At its core, an ephemeral environment is a way to break free of the issues associated with shared, persistent test environments that are all too common in the DevOps process. Rather than leaning into “best practices” that are themselves inherently flawed, software development team members can rid themselves of the co-dependent aspect of shared environments. It can help lead to faster code reviews, more effective testing, quicker merge times, and more – ultimately leading to lightning fast release cycles along the way.
However, not all projects are the same and not all DevOps teams are created equally. What works for one may be woefully inadequate for the next, which is why it’s so important to make sure you understand what you’re getting into before you make a decision of this magnitude. Having said that, there are a few key indicators that ephemeral environments are right for your DevOps team that you need to be aware of moving forward.
You Lack Strong Communication and Collaboration
Many DevOps teams benefit from the fact that ephemeral environments empower not only superior communication, but ultimately collaboration as well.
In this type of configuration, teams can work together on each feature prior to everything getting merged together. This allows for constant feedback which leads to more effective code reviews as well.
Rather than limiting everyone to just a lone staging environment, each team can leverage as many ephemeral environments as the situation calls for. Not only does this help with collaboration among team members, but also other areas within an organization like quality assurance and even sales as well. If you need these capabilities but don’t have them, ephemeral environments are absolutely for you.
You Need to Focus on Automation and Efficiency
One of the biggest advantages of ephemeral environments is that they enable not only superior efficiency for team members, but an ability to further leverage automation tools as well.
With an ephemeral environment, every feature branch can be worked on in isolation. That means one part of the team won’t impact what other areas are doing. Any changes that are all will have no impact on that which is being developed elsewhere.
Then, when the time comes, everything can be merged together in a way that allows testing for the entire product. Automated testing can occur in a full-stack and dynamic staging environment, giving you a real-time look into what is going on and what issues can be mitigated while they’re still in their nascent stages. This is a great way to grow more efficient when developing major releases in particular.
There is a Need to Embrace Modern Technology and Tools
Many large DevOps teams in particular often spend countless hours writing the custom scripts they need to manage the development pipeline. While this was a necessary evil in the past, there is officially a better way.
With modern technology and tools like ephemeral environments, all of those time-consuming tasks can be largely automated in a way that guarantees consistent, predictable results. That frees up the valuable time of developers so that they can focus on matters that truly need their attention, like writing code. This also brings with it the added benefit of keeping costs down. These are the types of things that virtually all DevOps teams could take full advantage of and if these have historically been pain points in your own processes, ephemeral environments are a way to solve them sooner rather than later.
Your Team is Willing to Embrace Change
Another clear indicator that ephemeral environments are right for your DevOps team has to do with them having shown a historical willingness to embrace change at all.

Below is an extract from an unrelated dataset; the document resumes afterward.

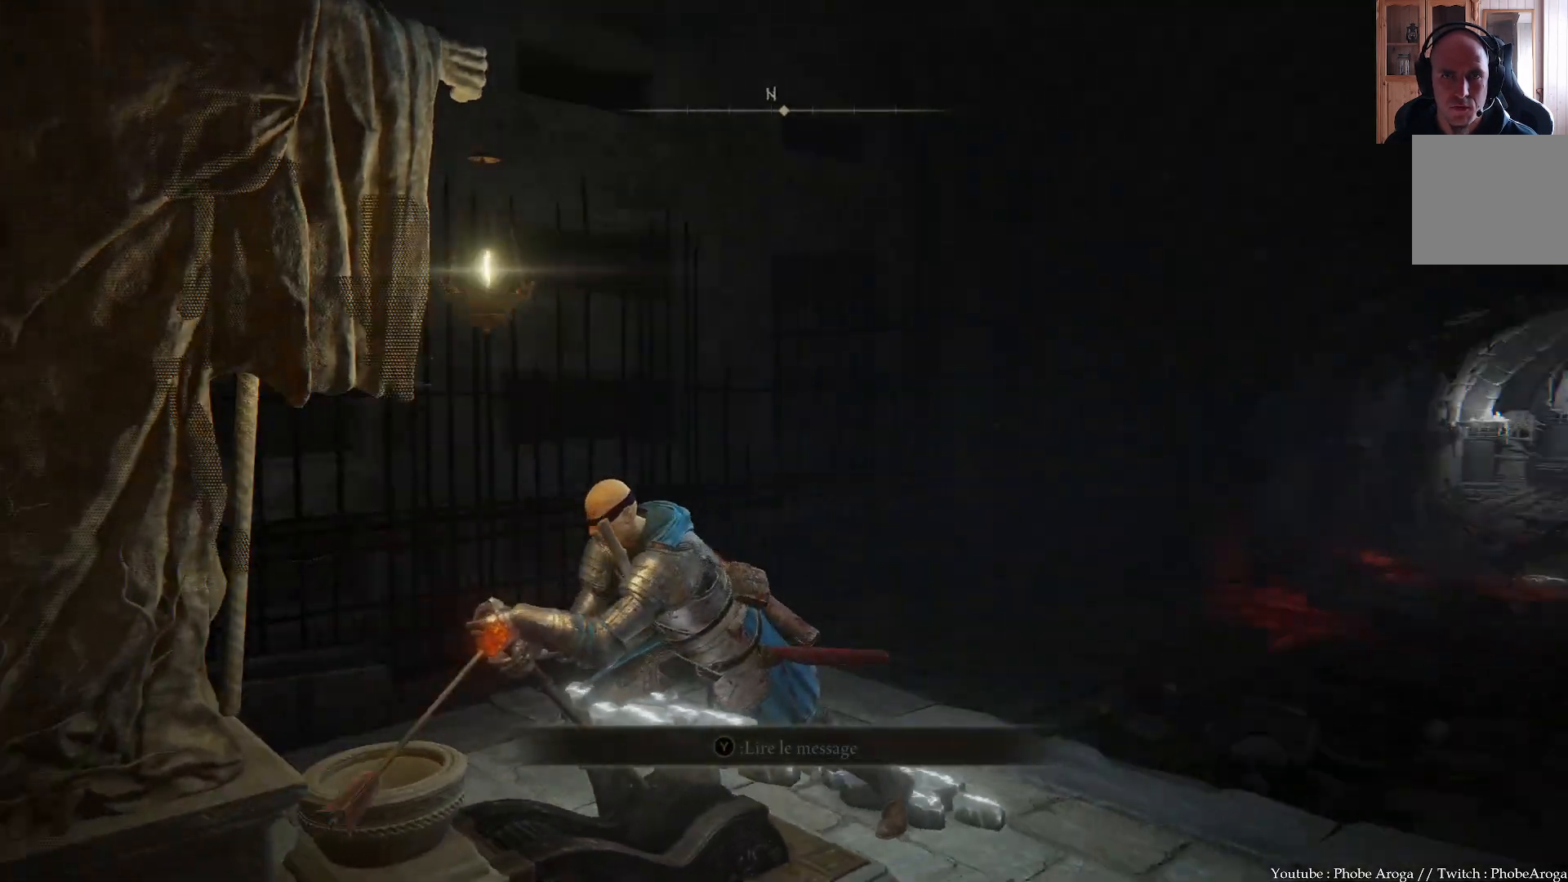
{"buttons": [], "left_stick": "center", "right_stick": "center", "events": [[317, "right_stick", "up-right"], [467, "right_stick", "center"]]}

The difference between a good software developer and a great one is that the latter is always looking for ways to improve. They’re always willing to change if it means improving the quality of their own output. They’re not afraid of it – they’re yearning for it because they know what it means in the grand scheme of things. If that describes your DevOps team members, ephemeral environments are absolutely something you want to explore.
You Need a Better Way to Measure Success
Keep in mind that in most situations, traditional testing environments are simply a replica of whatever version of the product is in production at the moment. When you’re dealing with an inherently complex architecture, this makes it virtually impossible to test efficiently as production rolls along.
With ephemeral environments, however, things change. They can be custom-built for precise code changes in a way that allows testing to be continuous. This is a far better way to measure not only how far you’ve come, but how far you still have left to go. It’s a key part of speeding up the release cycle and if this sounds like exactly the type of thing that your team could benefit from, ephemeral environments are the way to achieve it.
As stated, something like ephemeral environments are certainly not right for every team – but if you have some or even all the indicators outlined above, the chances are high that they are an excellent idea for your specific situation. Not only will this lead to the smoothest and most effective DevOps environment as possible, but it also brings with it the most important advantage of all: increased productivity and a vastly higher chance of success along the way.